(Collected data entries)
##########

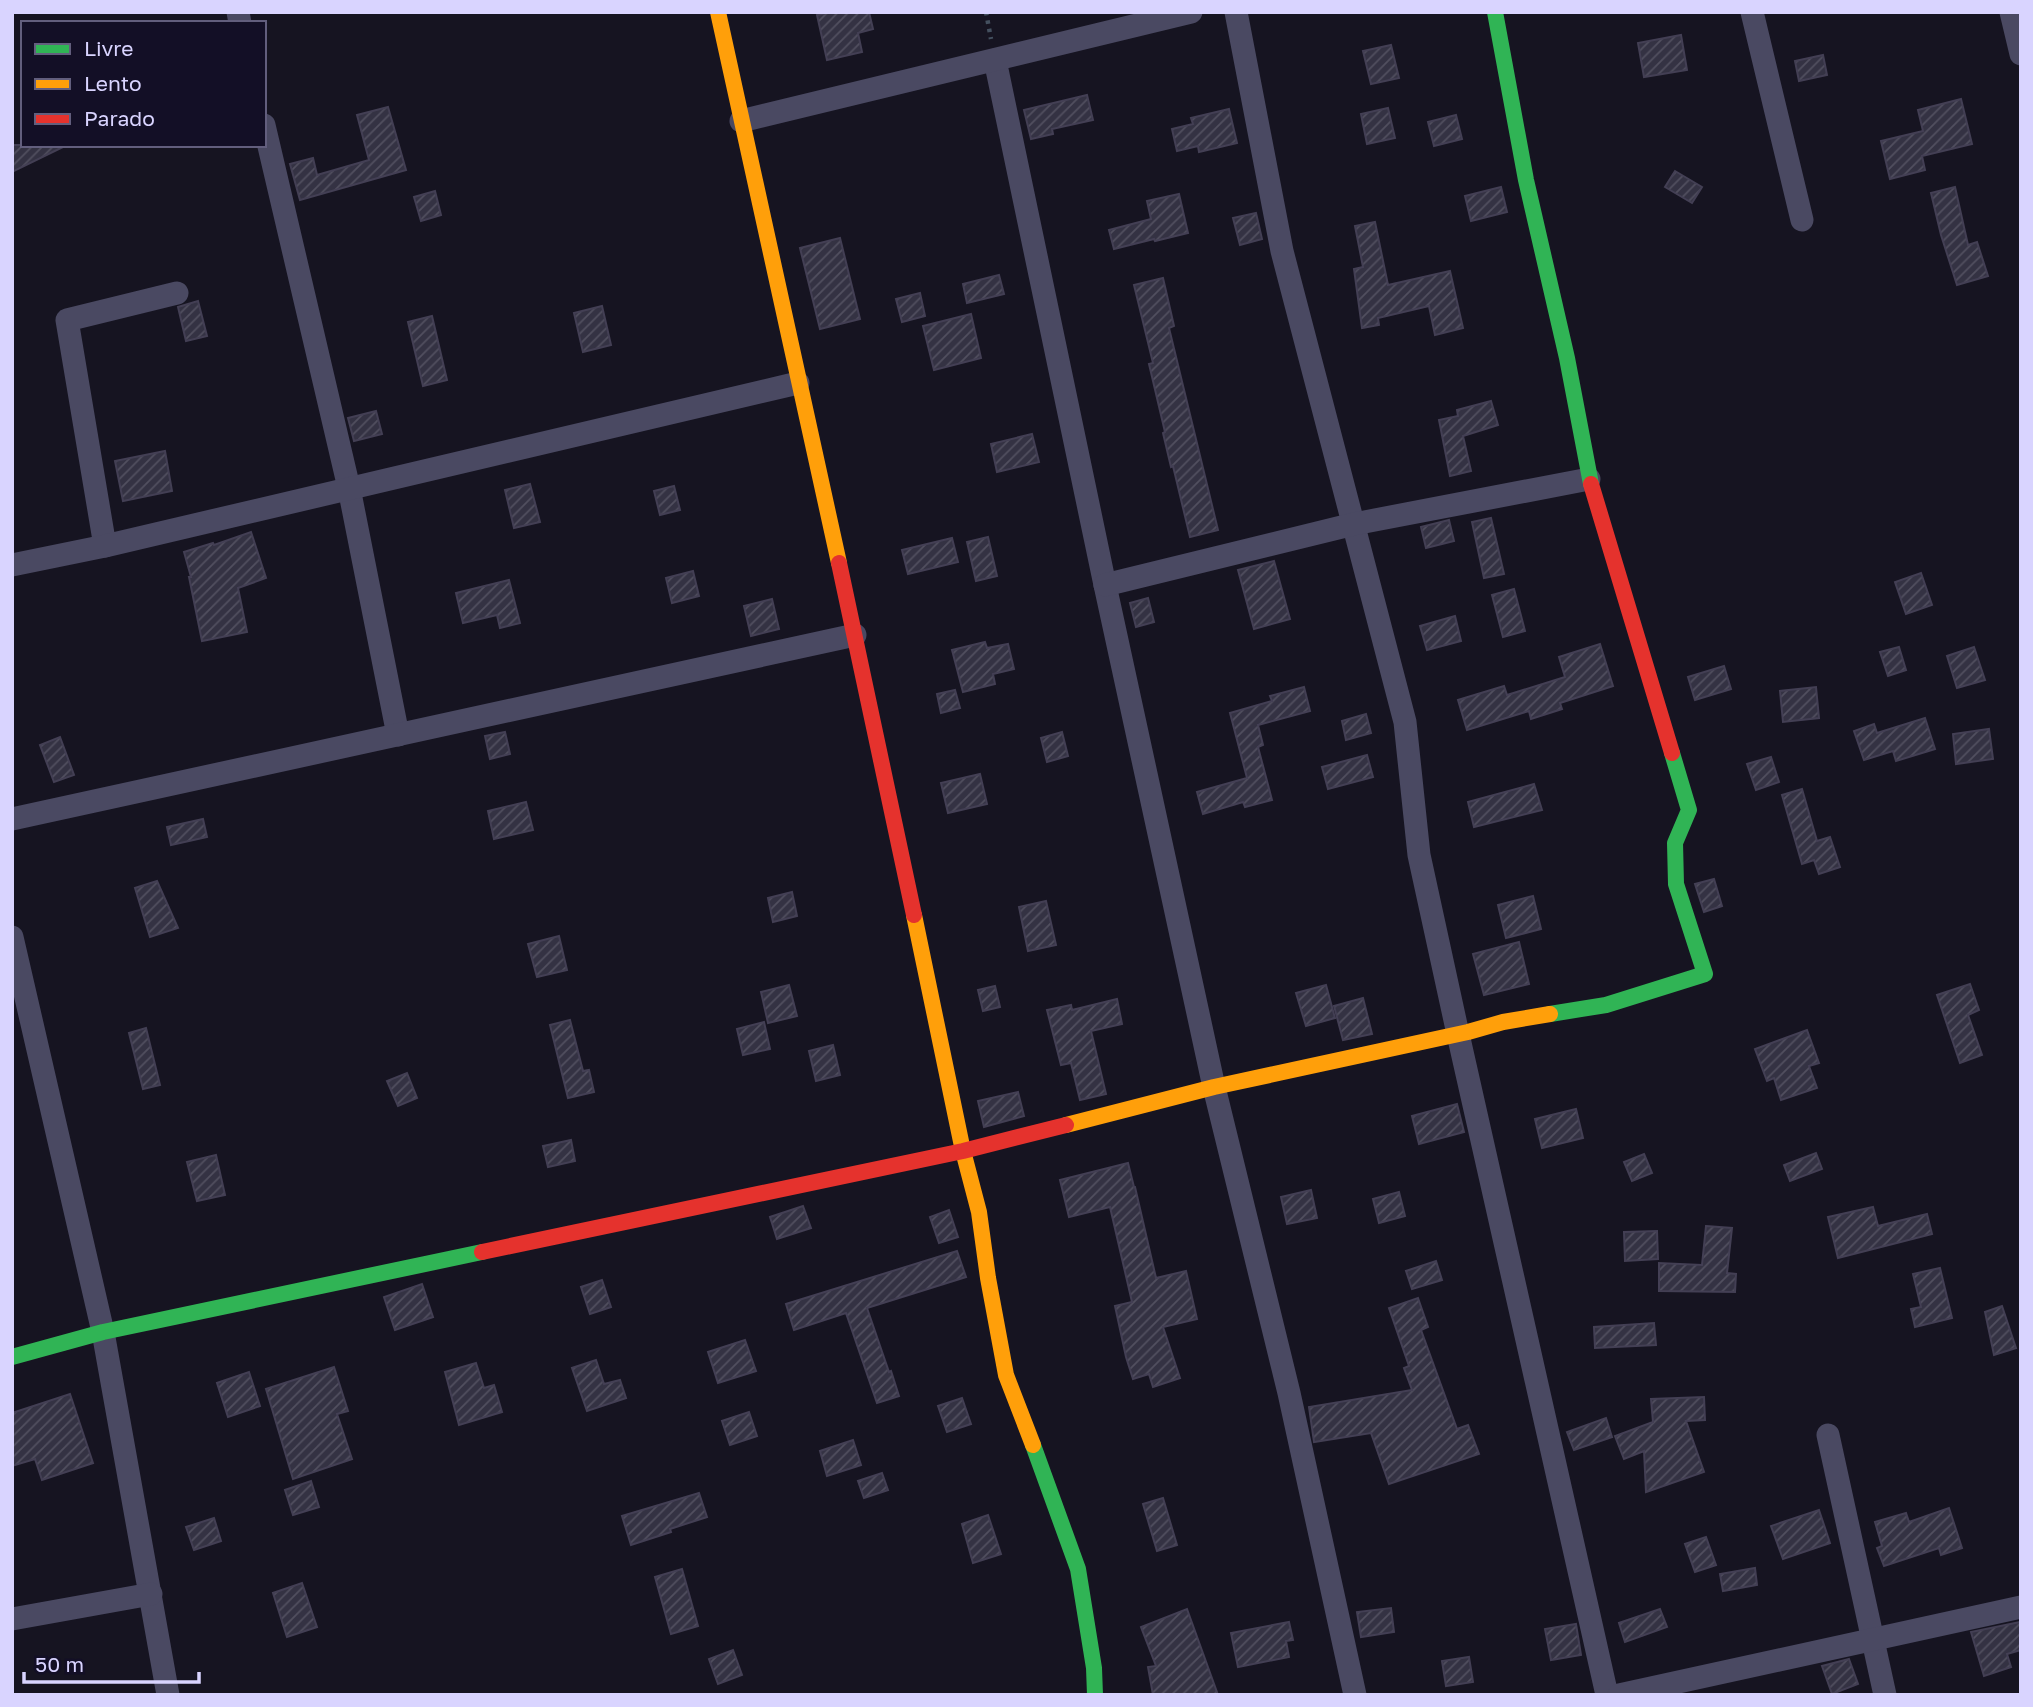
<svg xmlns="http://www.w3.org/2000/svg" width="2033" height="1707" viewBox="0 0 2033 1707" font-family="'Golos Text',sans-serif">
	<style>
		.building { fill: url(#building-hatch); stroke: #433f54; stroke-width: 2 }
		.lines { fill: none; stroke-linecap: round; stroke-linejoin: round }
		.path { stroke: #44505f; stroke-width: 4.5; stroke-dasharray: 3.5 5; stroke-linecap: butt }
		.street { stroke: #4a4962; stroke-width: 23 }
		.fast { stroke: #30b455; stroke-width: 16 }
		.slow { stroke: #ff9f0a; stroke-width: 16 }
		.jam { stroke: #e5322d; stroke-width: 16 }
	</style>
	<defs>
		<pattern id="building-hatch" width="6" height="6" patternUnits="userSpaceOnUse" patternTransform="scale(1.75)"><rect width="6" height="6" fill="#343243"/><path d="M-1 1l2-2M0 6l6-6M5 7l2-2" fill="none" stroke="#514f5f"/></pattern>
	</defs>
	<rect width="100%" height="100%" fill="#161421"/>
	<!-- building -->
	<g class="building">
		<path d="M 831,12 L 869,12 L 873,29 L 858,33 L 862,52 L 827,60 L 817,15 Z"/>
		<path d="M 1681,35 L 1687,70 L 1644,77 L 1638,43 Z"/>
		<path d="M 1391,45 L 1399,78 L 1371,84 L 1363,51 Z"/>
		<path d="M 1823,55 L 1827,75 L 1799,81 L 1795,61 Z"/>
		<path d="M 1087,95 L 1093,120 L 1052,129 L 1053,134 L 1031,139 L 1024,110 Z"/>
		<path d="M 1961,99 L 1972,144 L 1922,156 L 1925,170 L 1890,179 L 1881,141 L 1923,131 L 1918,110 Z"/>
		<path d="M 388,107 L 406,170 L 300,200 L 290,164 L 313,158 L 317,175 L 369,160 L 357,115 Z"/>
		<path d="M 1388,108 L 1395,138 L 1367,144 L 1361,114 Z"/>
		<path d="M 1229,109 L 1237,143 L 1199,152 L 1198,146 L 1177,151 L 1172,129 L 1193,124 L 1191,118 Z"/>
		<path d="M 1456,115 L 1462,139 L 1434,146 L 1428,122 Z"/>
		<path d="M 12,145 L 67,145 L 12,172 Z"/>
		<path d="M 1675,171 L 1702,187 L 1692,203 L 1665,187 Z"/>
		<path d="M 1501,187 L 1507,212 L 1471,221 L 1465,196 Z"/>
		<path d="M 1955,187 L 1968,245 L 1977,242 L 1988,276 L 1957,285 L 1941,235 L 1931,193 Z"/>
		<path d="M 435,191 L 441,215 L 421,221 L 414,197 Z"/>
		<path d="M 1179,194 L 1188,233 L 1155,241 L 1154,239 L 1114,249 L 1109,230 L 1151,219 L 1147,201 Z"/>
		<path d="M 1256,213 L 1262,239 L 1240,245 L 1233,218 Z"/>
		<path d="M 1375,222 L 1388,285 L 1450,271 L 1463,328 L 1435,335 L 1429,306 L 1378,318 L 1379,325 L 1362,328 L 1354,269 L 1363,267 L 1355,226 Z"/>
		<path d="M 840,238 L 860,319 L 820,329 L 800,248 Z"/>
		<path d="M 999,275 L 1004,294 L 967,303 L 963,284 Z"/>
		<path d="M 1163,278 L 1174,326 L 1169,328 L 1218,530 L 1190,537 L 1173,466 L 1171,467 L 1163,433 L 1165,432 L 1149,364 L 1153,363 L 1134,285 Z"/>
		<path d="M 920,293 L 925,316 L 902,322 L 896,299 Z"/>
		<path d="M 198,301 L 207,336 L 186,341 L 178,307 Z"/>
		<path d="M 602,306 L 611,345 L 583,352 L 574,313 Z"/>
		<path d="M 971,314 L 981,358 L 934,370 L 923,326 Z"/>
		<path d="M 432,316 L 447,380 L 423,386 L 408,322 Z"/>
		<path d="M 1491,401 L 1498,425 L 1463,436 L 1471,471 L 1450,476 L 1439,420 L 1458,416 L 1457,410 Z"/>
		<path d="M 376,411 L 382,434 L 354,441 L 348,418 Z"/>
		<path d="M 1032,434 L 1039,462 L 997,472 L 991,444 Z"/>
		<path d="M 165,451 L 172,491 L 123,501 L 115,461 Z"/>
		<path d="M 530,484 L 540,522 L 514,528 L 505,490 Z"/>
		<path d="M 674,486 L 680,510 L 660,515 L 654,491 Z"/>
		<path d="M 1491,518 L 1504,574 L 1484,578 L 1472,522 Z"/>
		<path d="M 1449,520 L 1454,541 L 1426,548 L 1421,527 Z"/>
		<path d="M 251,532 L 266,578 L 238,588 L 247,632 L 202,641 L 189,577 L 191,577 L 184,552 L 213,543 L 214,545 Z"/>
		<path d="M 988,537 L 997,576 L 976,581 L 967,542 Z"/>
		<path d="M 952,538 L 958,562 L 908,574 L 902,550 Z"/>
		<path d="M 1274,561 L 1290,619 L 1254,629 L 1238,570 Z"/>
		<path d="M 693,571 L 699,596 L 672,603 L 666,578 Z"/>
		<path d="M 1921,573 L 1932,605 L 1906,614 L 1895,582 Z"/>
		<path d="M 509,580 L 520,623 L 500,628 L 497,615 L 463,623 L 456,593 Z"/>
		<path d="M 1514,589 L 1525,631 L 1503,637 L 1492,595 Z"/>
		<path d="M 1148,598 L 1154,622 L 1136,627 L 1130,603 Z"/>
		<path d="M 772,599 L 779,629 L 751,636 L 744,606 Z"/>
		<path d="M 1455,616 L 1461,641 L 1427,650 L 1420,626 Z"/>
		<path d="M 985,642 L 987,648 L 1008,644 L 1014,669 L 993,674 L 995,684 L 963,692 L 952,650 Z"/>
		<path d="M 1600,644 L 1613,686 L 1560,703 L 1562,709 L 1531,719 L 1529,711 L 1467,730 L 1458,700 L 1504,686 L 1507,695 L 1565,677 L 1559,657 Z"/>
		<path d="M 1899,647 L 1906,670 L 1888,676 L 1880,652 Z"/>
		<path d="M 1974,647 L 1985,680 L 1957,688 L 1947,656 Z"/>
		<path d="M 1724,666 L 1731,689 L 1695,700 L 1688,677 Z"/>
		<path d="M 1304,687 L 1310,711 L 1258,725 L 1263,745 L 1258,747 L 1272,800 L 1245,807 L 1243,802 L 1203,814 L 1197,792 L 1247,778 L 1230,713 L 1272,701 L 1270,696 Z"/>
		<path d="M 1816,687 L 1819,718 L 1783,722 L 1780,691 Z"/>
		<path d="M 955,690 L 960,708 L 941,713 L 937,694 Z"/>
		<path d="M 1366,714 L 1371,733 L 1346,740 L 1342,721 Z"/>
		<path d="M 1925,718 L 1935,749 L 1896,761 L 1893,751 L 1864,760 L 1854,731 L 1874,724 L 1877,733 Z"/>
		<path d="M 1989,729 L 1993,759 L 1956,764 L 1953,734 Z"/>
		<path d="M 505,732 L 510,754 L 490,759 L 485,736 Z"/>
		<path d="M 1062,732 L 1068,756 L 1047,762 L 1041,738 Z"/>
		<path d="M 60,737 L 74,775 L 54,782 L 40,745 Z"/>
		<path d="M 1367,755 L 1373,777 L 1328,789 L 1322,767 Z"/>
		<path d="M 1771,757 L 1779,782 L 1756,790 L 1747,764 Z"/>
		<path d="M 980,774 L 987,804 L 948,813 L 941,783 Z"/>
		<path d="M 1534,784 L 1542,810 L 1474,827 L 1468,802 Z"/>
		<path d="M 1802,789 L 1817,841 L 1830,837 L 1840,867 L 1819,874 L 1814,860 L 1802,864 L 1782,795 Z"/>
		<path d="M 526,802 L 533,830 L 494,839 L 488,811 Z"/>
		<path d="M 203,819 L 207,837 L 171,845 L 167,827 Z"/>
		<path d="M 1714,879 L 1722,906 L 1704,912 L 1695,884 Z"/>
		<path d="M 157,881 L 178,928 L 150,937 L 135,888 Z"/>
		<path d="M 792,892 L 797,916 L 773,922 L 768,898 Z"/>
		<path d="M 1533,896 L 1541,929 L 1506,938 L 1498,905 Z"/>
		<path d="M 1046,901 L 1056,945 L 1028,951 L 1019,907 Z"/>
		<path d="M 559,936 L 567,970 L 537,977 L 528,944 Z"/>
		<path d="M 1519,942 L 1529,984 L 1484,995 L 1473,954 Z"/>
		<path d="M 1970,984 L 1979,1010 L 1968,1015 L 1982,1055 L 1960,1063 L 1937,995 Z"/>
		<path d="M 789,985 L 797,1016 L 768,1023 L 761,992 Z"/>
		<path d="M 1326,985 L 1335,1018 L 1306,1026 L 1296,993 Z"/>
		<path d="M 995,986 L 1000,1007 L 983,1011 L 978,990 Z"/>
		<path d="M 1363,998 L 1372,1034 L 1343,1040 L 1334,1006 Z"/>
		<path d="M 1117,999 L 1122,1024 L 1091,1031 L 1106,1094 L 1080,1100 L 1071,1063 L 1061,1065 L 1047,1010 L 1071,1005 L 1072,1010 Z"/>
		<path d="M 570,1020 L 583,1071 L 589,1070 L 594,1092 L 568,1098 L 550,1025 Z"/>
		<path d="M 764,1022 L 770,1049 L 743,1055 L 737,1029 Z"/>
		<path d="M 146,1028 L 160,1085 L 143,1089 L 129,1033 Z"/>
		<path d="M 1807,1030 L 1819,1063 L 1809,1066 L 1817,1088 L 1781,1100 L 1774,1078 L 1767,1081 L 1755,1049 Z"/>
		<path d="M 833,1045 L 840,1075 L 816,1081 L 809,1051 Z"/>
		<path d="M 407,1073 L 417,1098 L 398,1106 L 387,1081 Z"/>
		<path d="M 1018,1092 L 1024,1116 L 984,1127 L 978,1101 Z"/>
		<path d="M 1457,1104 L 1464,1132 L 1419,1144 L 1412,1116 Z"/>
		<path d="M 1576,1109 L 1583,1138 L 1542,1148 L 1535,1119 Z"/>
		<path d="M 571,1140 L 575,1161 L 548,1167 L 543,1146 Z"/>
		<path d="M 1816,1153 L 1822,1169 L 1790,1181 L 1784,1165 Z"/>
		<path d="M 1644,1154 L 1652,1173 L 1632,1181 L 1624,1162 Z"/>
		<path d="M 216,1155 L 225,1195 L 197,1201 L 187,1162 Z"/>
		<path d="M 1128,1163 L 1134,1187 L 1135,1187 L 1156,1278 L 1186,1271 L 1197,1319 L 1163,1327 L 1180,1378 L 1153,1387 L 1149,1374 L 1133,1379 L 1126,1357 L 1115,1306 L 1132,1302 L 1110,1207 L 1069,1217 L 1060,1180 Z"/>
		<path d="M 1311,1190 L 1317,1218 L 1287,1224 L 1281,1197 Z"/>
		<path d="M 1399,1192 L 1405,1216 L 1379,1223 L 1373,1199 Z"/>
		<path d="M 803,1206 L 811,1228 L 777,1239 L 770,1217 Z"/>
		<path d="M 1873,1207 L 1878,1226 L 1927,1214 L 1932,1234 L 1838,1258 L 1828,1217 Z"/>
		<path d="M 949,1210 L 958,1237 L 939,1243 L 930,1217 Z"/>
		<path d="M 1706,1226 L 1732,1228 L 1727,1273 L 1736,1274 L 1735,1292 L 1659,1291 L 1659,1263 L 1702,1265 Z"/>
		<path d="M 1657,1231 L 1658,1259 L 1625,1261 L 1624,1232 Z"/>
		<path d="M 957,1251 L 966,1277 L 867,1308 L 889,1372 L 891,1371 L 899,1396 L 877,1403 L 846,1313 L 794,1330 L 786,1304 Z"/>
		<path d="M 1436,1261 L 1442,1280 L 1412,1289 L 1406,1271 Z"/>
		<path d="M 1940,1268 L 1952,1318 L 1915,1327 L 1911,1309 L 1921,1307 L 1913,1274 Z"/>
		<path d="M 602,1280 L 611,1307 L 590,1314 L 581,1287 Z"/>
		<path d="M 422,1284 L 433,1317 L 395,1330 L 384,1297 Z"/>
		<path d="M 1418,1298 L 1428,1327 L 1421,1330 L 1457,1429 L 1468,1425 L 1479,1454 L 1389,1484 L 1371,1433 L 1314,1442 L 1309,1407 L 1412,1390 L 1404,1368 L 1409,1366 L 1389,1308 Z"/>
		<path d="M 2002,1306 L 2016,1348 L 1994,1355 L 1985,1312 Z"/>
		<path d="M 1654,1323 L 1656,1345 L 1595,1348 L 1594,1327 Z"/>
		<path d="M 745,1340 L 756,1371 L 718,1383 L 708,1352 Z"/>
		<path d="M 596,1360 L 604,1384 L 620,1380 L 626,1398 L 587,1411 L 572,1368 Z"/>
		<path d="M 476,1363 L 484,1388 L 494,1385 L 502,1412 L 459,1425 L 445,1372 Z"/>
		<path d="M 334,1367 L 348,1411 L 337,1414 L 352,1459 L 293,1479 L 266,1389 Z"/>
		<path d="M 249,1372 L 260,1406 L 228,1417 L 217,1383 Z"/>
		<path d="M 70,1394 L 93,1463 L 42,1480 L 35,1459 L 12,1466 L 12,1413 Z"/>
		<path d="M 1704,1397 L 1705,1420 L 1686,1421 L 1704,1472 L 1646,1492 L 1644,1451 L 1624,1459 L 1615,1436 L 1653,1422 L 1651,1399 Z"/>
		<path d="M 962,1398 L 971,1424 L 947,1432 L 938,1406 Z"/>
		<path d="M 749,1412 L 757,1436 L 730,1445 L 722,1421 Z"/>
		<path d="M 1606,1418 L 1612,1437 L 1574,1450 L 1567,1432 Z"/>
		<path d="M 853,1440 L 861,1465 L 827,1476 L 820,1451 Z"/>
		<path d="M 882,1473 L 888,1490 L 864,1498 L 858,1481 Z"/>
		<path d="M 311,1481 L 319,1507 L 293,1515 L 285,1490 Z"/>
		<path d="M 699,1493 L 707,1517 L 670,1529 L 671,1532 L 631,1545 L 622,1516 Z"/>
		<path d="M 1163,1498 L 1177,1545 L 1157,1551 L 1143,1504 Z"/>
		<path d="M 1949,1508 L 1962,1548 L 1941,1555 L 1939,1548 L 1884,1566 L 1877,1548 L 1882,1546 L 1875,1522 L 1906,1513 L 1909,1522 Z"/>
		<path d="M 1819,1510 L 1830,1543 L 1783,1559 L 1771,1526 Z"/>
		<path d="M 988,1515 L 1001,1554 L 973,1563 L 962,1524 Z"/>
		<path d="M 214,1518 L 221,1541 L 194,1550 L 186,1527 Z"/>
		<path d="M 1706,1537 L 1716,1565 L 1695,1572 L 1685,1544 Z"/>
		<path d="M 1755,1568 L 1757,1585 L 1723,1591 L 1720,1574 Z"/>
		<path d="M 682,1569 L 698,1626 L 671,1634 L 655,1577 Z"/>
		<path d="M 302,1583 L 317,1627 L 287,1637 L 273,1593 Z"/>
		<path d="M 1391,1608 L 1394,1632 L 1361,1637 L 1357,1612 Z"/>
		<path d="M 1187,1609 L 1218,1695 L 1153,1695 L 1148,1667 L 1156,1666 L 1141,1627 Z"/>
		<path d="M 1660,1609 L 1667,1627 L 1625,1642 L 1619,1623 Z"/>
		<path d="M 1289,1622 L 1293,1640 L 1286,1641 L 1289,1657 L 1238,1667 L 1231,1633 Z"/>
		<path d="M 2020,1622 L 2021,1650 L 2007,1654 L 2011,1667 L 1984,1676 L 1971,1632 Z"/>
		<path d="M 1576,1624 L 1581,1655 L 1551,1660 L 1545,1629 Z"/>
		<path d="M 733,1650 L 742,1675 L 718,1684 L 709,1659 Z"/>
		<path d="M 1469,1657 L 1473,1682 L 1446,1686 L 1442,1661 Z"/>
		<path d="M 1849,1659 L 1858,1684 L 1832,1694 L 1822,1666 Z"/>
	</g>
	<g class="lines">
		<!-- path -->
		<path class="path" d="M 986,12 L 991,39"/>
		<!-- street -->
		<g class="street">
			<path d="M 238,12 L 240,23"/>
			<path d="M 1236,12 L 1282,251 L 1405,722 L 1419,855 L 1458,1034 L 1607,1695"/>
			<path d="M 1752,12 L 1802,220"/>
			<path d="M 2011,12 L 2021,54"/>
			<path d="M 995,60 L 1105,585 L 1214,1087 L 1289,1393 L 1355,1695"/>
			<path d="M 741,121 L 1191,12"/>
			<path d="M 264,125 L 349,488 L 398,735"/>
			<path d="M 105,546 L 67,320 L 177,293"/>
			<path d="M 12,565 L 105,546 L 798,383"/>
			<path d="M 1105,585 L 1354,524 L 1589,479"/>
			<path d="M 12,819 L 855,635"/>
			<path d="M 12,937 L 103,1332 L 168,1695"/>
			<path d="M 1828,1435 L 1885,1695"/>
			<path d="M 12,1619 L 151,1594"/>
			<path d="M 1619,1695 L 2021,1607"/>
		</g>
		<!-- fast -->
		<g class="fast">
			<path d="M 1495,12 L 1526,180 L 1567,358 L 1591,484"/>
			<path d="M 1550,1014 L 1606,1005 L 1705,974 L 1676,884 L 1675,843 L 1689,810 L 1672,753"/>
			<path d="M 12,1357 L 103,1332 L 482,1252"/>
			<path d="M 1033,1445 L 1078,1569 L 1094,1668 L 1095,1695"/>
		</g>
		<!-- slow -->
		<g class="slow">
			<path d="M 718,12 L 839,563"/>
			<path d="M 914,915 L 963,1151 L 979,1212 L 988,1278 L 1006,1375 L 1033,1445"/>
			<path d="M 1066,1125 L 1214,1087 L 1468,1032 L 1503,1022 L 1550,1014"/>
		</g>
		<!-- jam -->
		<g class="jam">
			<path d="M 1591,484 L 1672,753"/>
			<path d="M 839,563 L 914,915"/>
			<path d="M 482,1252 L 963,1151 L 1066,1125"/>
		</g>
	</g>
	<!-- border -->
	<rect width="2033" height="1707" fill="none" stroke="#d9d4ff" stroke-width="28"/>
	<!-- legend -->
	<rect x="21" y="21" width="245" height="126" fill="#130f26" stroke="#625e7d" stroke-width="2"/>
	<rect x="35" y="44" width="35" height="10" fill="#30b455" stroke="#625e7d" stroke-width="2"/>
	<text x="84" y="56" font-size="21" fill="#d9d4ff">Livre</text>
	<rect x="35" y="79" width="35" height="10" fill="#ff9f0a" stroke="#625e7d" stroke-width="2"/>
	<text x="84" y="91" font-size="21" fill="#d9d4ff">Lento</text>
	<rect x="35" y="114" width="35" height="10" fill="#e5322d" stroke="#625e7d" stroke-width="2"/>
	<text x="84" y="126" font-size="21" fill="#d9d4ff">Parado</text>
	<!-- scale -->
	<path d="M24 1672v10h175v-10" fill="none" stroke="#d9d4ff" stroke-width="3.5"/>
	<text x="35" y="1672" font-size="21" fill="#d9d4ff" stroke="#130f26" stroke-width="5" paint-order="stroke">50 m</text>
</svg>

##########

Gather each line from the entries above that includes the word "lines".

		.lines { fill: none; stroke-linecap: round; stroke-linejoin: round }
	<g class="lines">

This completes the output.